Taking the stress out of the hourly rate

Many of you will have had an eventful summer in practice; many families, many exam appointments and many closed books. It’s always a tough month or two for many dental businesses and dentists.

Owners and associates are left feeling the stress as they know what they should be invoicing an hour and if they don’t know exactly they always have a rough idea at least!

So how do you take the stress out of the hourly rate?

For me it is about turning the hourly rate into a daily target. Therefore if you are working 7 clinical hours you need to invoice £2100 a day on a £300 an hour rate.

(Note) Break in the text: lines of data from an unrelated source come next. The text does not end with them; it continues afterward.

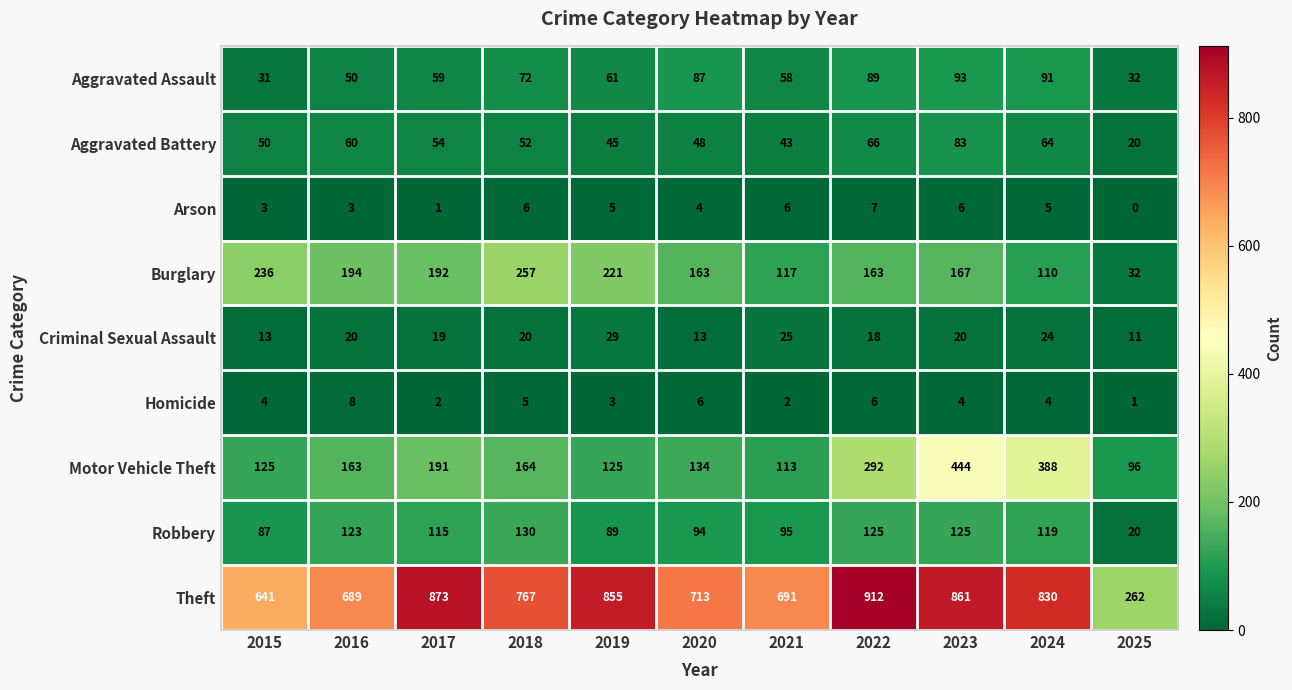

Is the value of Theft at 2018 greater than the value of Homicide at 2016?

Yes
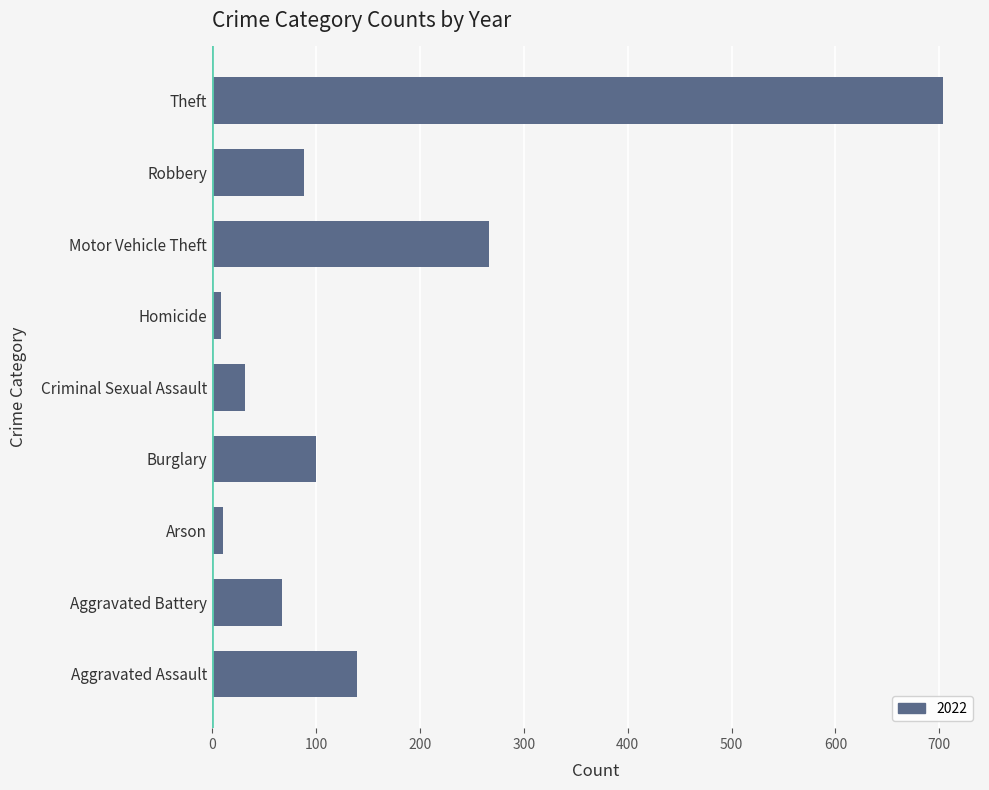

Is it true that the value at Burglary is 46?

False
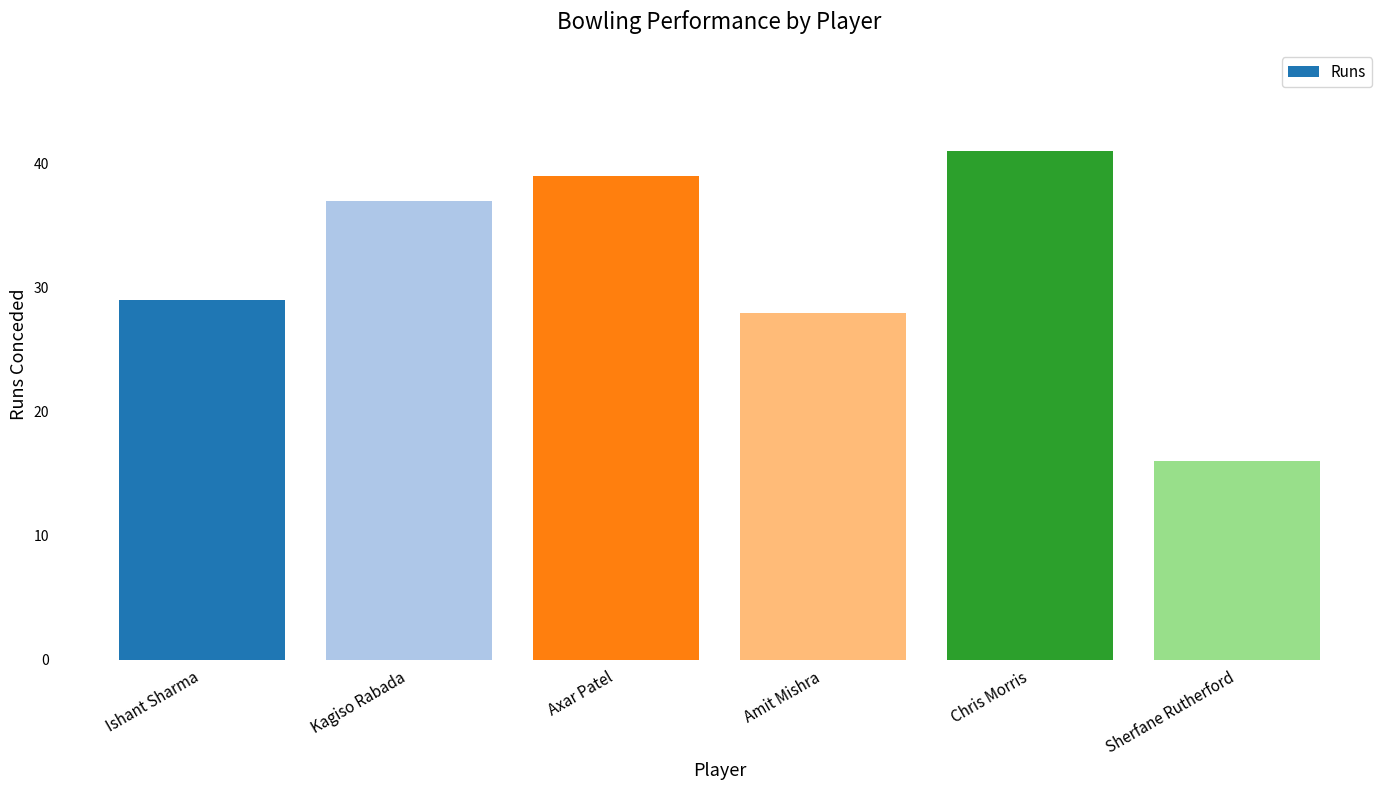

Between Sherfane Rutherford and Kagiso Rabada, which is larger?

Kagiso Rabada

This is also a much better way for the front desk team to be looking at the diary when booking appointments. They will see that there is no way you can achieve that target if they then book a family of 5 in a space, before or after a large number of existing exams that are already booked.

Nurses always become annoyed with dentists who start a filling during an exam appointment. I will defend the dentists where I can (do not get me wrong I can’t stand unplanned treatment but there are always two sides!). When the team understand that the dentist has not met their hourly rate once that day and they have to do the filling at 4pm for financial reasons the team often see the other side.

You can really take the stress out of the hourly rate by taking control of your diaries! By doing so you will be able to hit your daily target as the diary is not seen as a free for all.

It is not acceptable to have a day booked full of exams just because the hygienist is in; leaving the business and clinician out of pocket.

The same applies as mentioned for school holidays. If you want to learn more about diary zoning check out this article here. This will show you how you can then achieve 70-80% of your daily target by lunchtime! Even better.

By looking at a daily target you will feel much less stressed about what you are invoicing per hour and instead feel more relaxed and therefore be more productive each day.

A little tip – we always wrote the amount due to be invoiced on the top of the dentists’ day list – it was a pleasure for them to see as soon as they arrived and that it was definitely worth getting out of bed that morning!